### Provided entries
———

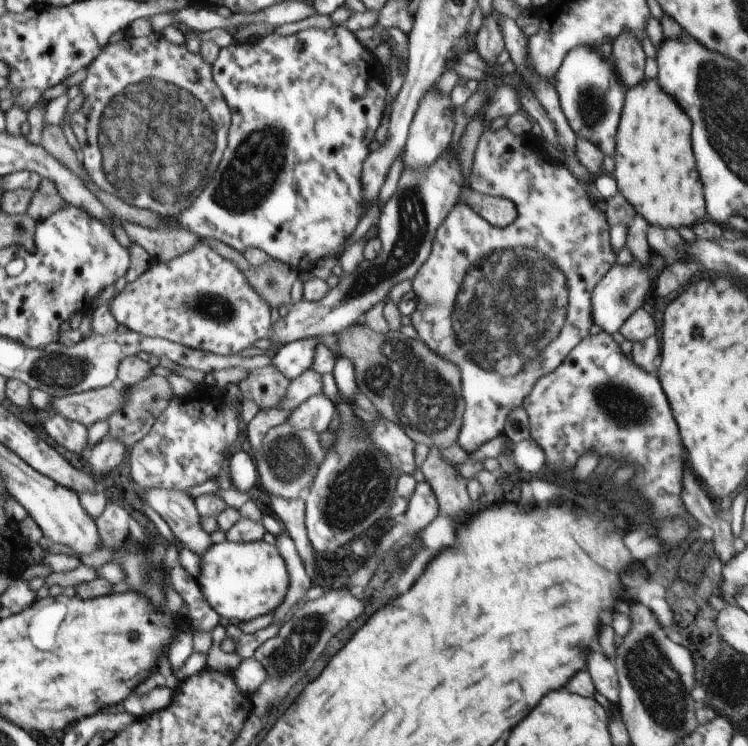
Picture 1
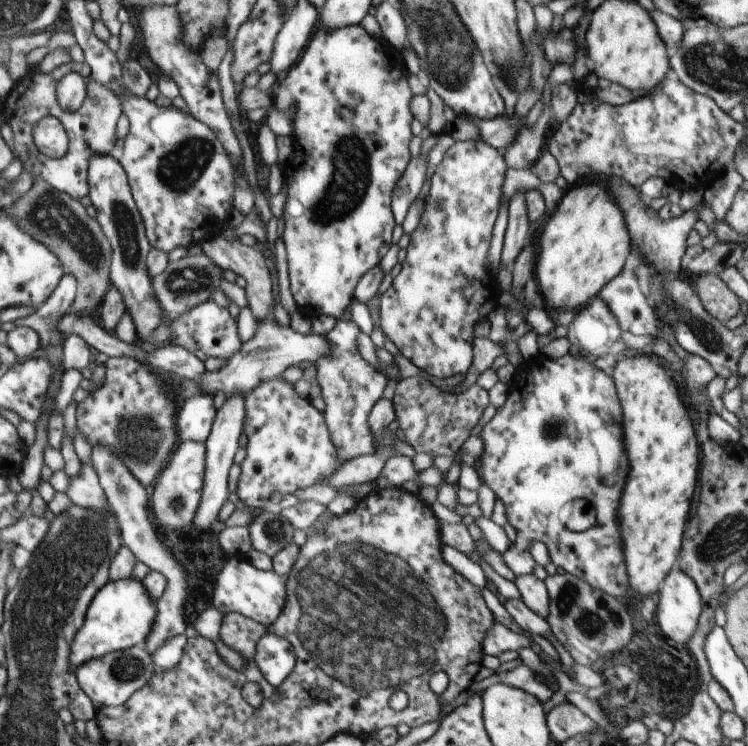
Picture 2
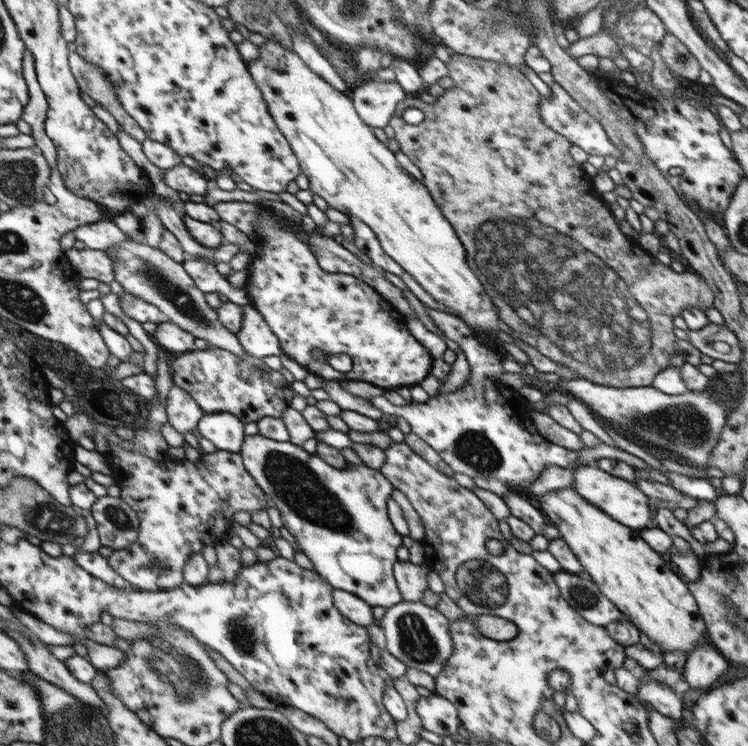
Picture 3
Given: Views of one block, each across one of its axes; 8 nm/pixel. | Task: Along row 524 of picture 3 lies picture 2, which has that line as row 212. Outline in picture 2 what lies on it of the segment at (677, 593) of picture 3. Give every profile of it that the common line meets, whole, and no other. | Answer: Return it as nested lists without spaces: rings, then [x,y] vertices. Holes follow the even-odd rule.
[[[598,184],[568,188],[558,208],[535,237],[537,252],[533,275],[544,307],[549,311],[586,307],[590,298],[599,296],[602,287],[622,272],[632,247],[624,214],[605,186]]]

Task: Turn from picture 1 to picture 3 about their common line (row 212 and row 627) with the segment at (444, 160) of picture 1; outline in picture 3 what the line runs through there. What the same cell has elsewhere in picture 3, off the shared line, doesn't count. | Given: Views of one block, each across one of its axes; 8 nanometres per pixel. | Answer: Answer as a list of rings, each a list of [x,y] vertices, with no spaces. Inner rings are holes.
[[[402,601],[386,609],[380,627],[386,635],[385,649],[407,668],[416,668],[435,677],[440,674],[453,651],[450,621],[436,608],[424,603]]]

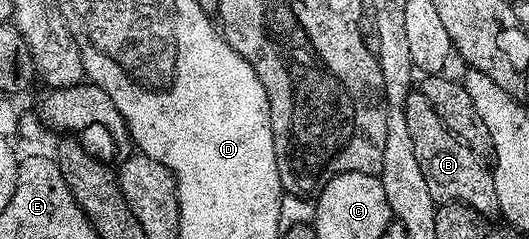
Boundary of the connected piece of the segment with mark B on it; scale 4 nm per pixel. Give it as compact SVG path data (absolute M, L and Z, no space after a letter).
M410 91L405 100L405 117L411 143L415 145L415 159L423 170L423 179L427 181L427 190L434 202L438 205L466 204L480 216L492 217L499 209L499 198L495 194L490 165L451 135L421 91Z

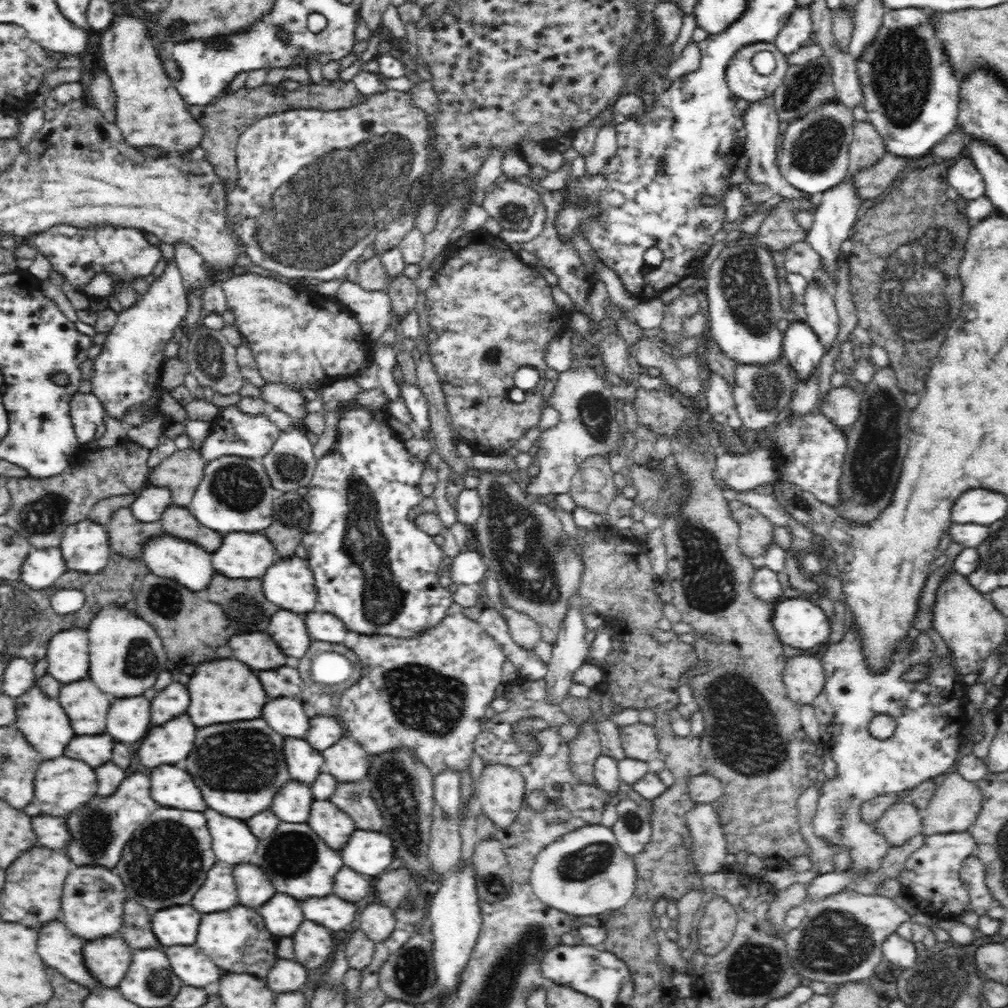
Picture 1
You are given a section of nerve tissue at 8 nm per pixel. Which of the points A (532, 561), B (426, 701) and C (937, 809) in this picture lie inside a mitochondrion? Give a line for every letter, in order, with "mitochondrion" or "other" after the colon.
A: mitochondrion
B: mitochondrion
C: other

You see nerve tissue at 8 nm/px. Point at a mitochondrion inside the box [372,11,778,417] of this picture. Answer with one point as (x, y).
(744, 285)

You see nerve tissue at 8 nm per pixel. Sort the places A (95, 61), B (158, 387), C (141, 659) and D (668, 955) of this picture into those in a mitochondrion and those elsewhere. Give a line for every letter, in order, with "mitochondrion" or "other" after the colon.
A: other
B: other
C: mitochondrion
D: other

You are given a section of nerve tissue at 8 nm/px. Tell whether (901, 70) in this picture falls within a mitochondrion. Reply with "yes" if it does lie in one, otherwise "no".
yes

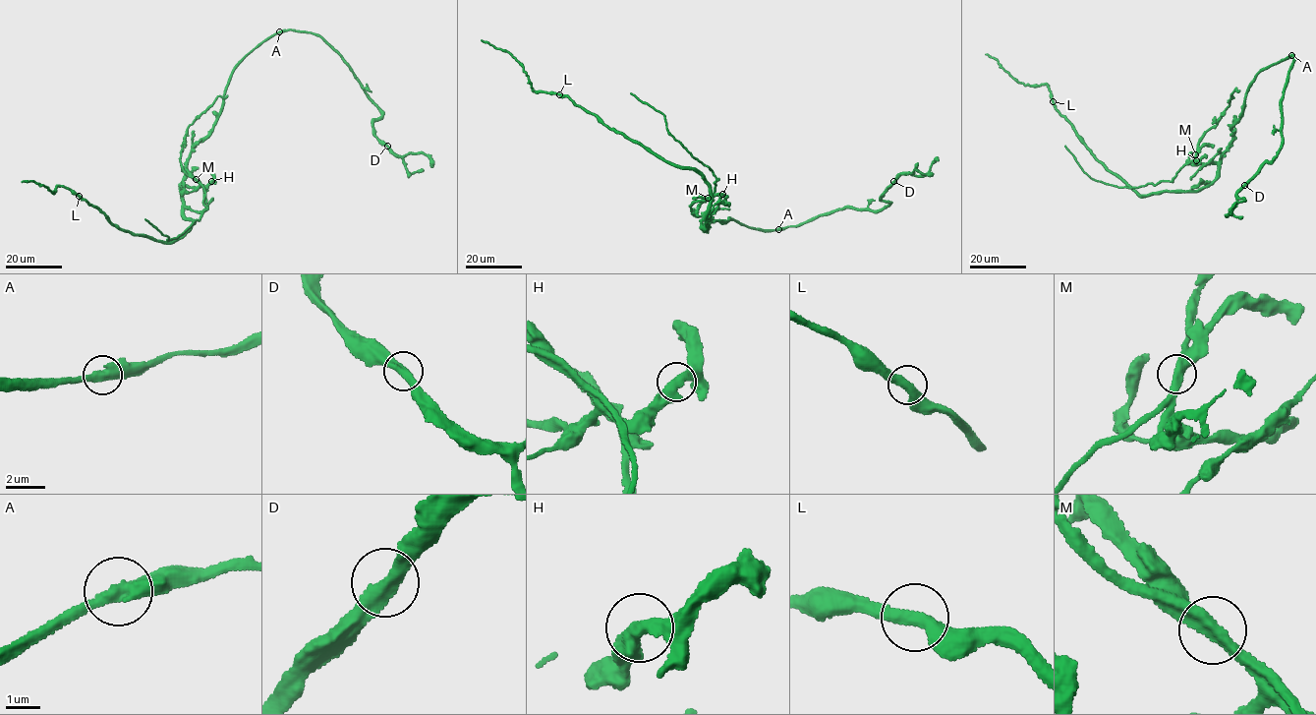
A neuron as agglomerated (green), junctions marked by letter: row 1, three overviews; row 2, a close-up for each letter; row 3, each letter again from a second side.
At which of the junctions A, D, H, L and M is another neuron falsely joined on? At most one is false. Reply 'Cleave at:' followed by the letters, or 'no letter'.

———

### Task directions
In the material above, repeat each entry exactly and omit every picture.

### Expected answer
Picture 1
Picture 2
Picture 3
Given: Views of one block, each across one of its axes; 8 nm/pixel. | Task: Along row 524 of picture 3 lies picture 2, which has that line as row 212. Outline in picture 2 what lies on it of the segment at (677, 593) of picture 3. Give every profile of it that the common line meets, whole, and no other. | Answer: Return it as nested lists without spaces: rings, then [x,y] vertices. Holes follow the even-odd rule.
[[[598,184],[568,188],[558,208],[535,237],[537,252],[533,275],[544,307],[549,311],[586,307],[590,298],[599,296],[602,287],[622,272],[632,247],[624,214],[605,186]]]

Task: Turn from picture 1 to picture 3 about their common line (row 212 and row 627) with the segment at (444, 160) of picture 1; outline in picture 3 what the line runs through there. What the same cell has elsewhere in picture 3, off the shared line, doesn't count. | Given: Views of one block, each across one of its axes; 8 nanometres per pixel. | Answer: Answer as a list of rings, each a list of [x,y] vertices, with no spaces. Inner rings are holes.
[[[402,601],[386,609],[380,627],[386,635],[385,649],[407,668],[416,668],[435,677],[440,674],[453,651],[450,621],[436,608],[424,603]]]

Boundary of the connected piece of the segment with mark B on it; scale 4 nm per pixel. Give it as compact SVG path data (absolute M, L and Z, no space after a letter).
M410 91L405 100L405 117L411 143L415 145L415 159L423 170L423 179L427 181L427 190L434 202L438 205L466 204L480 216L492 217L499 209L499 198L495 194L490 165L451 135L421 91Z

Picture 1
You are given a section of nerve tissue at 8 nm per pixel. Which of the points A (532, 561), B (426, 701) and C (937, 809) in this picture lie inside a mitochondrion? Give a line for every letter, in order, with "mitochondrion" or "other" after the colon.
A: mitochondrion
B: mitochondrion
C: other

You see nerve tissue at 8 nm/px. Point at a mitochondrion inside the box [372,11,778,417] of this picture. Answer with one point as (x, y).
(744, 285)

You see nerve tissue at 8 nm per pixel. Sort the places A (95, 61), B (158, 387), C (141, 659) and D (668, 955) of this picture into those in a mitochondrion and those elsewhere. Give a line for every letter, in order, with "mitochondrion" or "other" after the colon.
A: other
B: other
C: mitochondrion
D: other

You are given a section of nerve tissue at 8 nm/px. Tell whether (901, 70) in this picture falls within a mitochondrion. Reply with "yes" if it does lie in one, otherwise "no".
yes

A neuron as agglomerated (green), junctions marked by letter: row 1, three overviews; row 2, a close-up for each letter; row 3, each letter again from a second side.
At which of the junctions A, D, H, L and M is another neuron falsely joined on? At most one is false. Reply 'Cleave at:' followed by the letters, or 'no letter'.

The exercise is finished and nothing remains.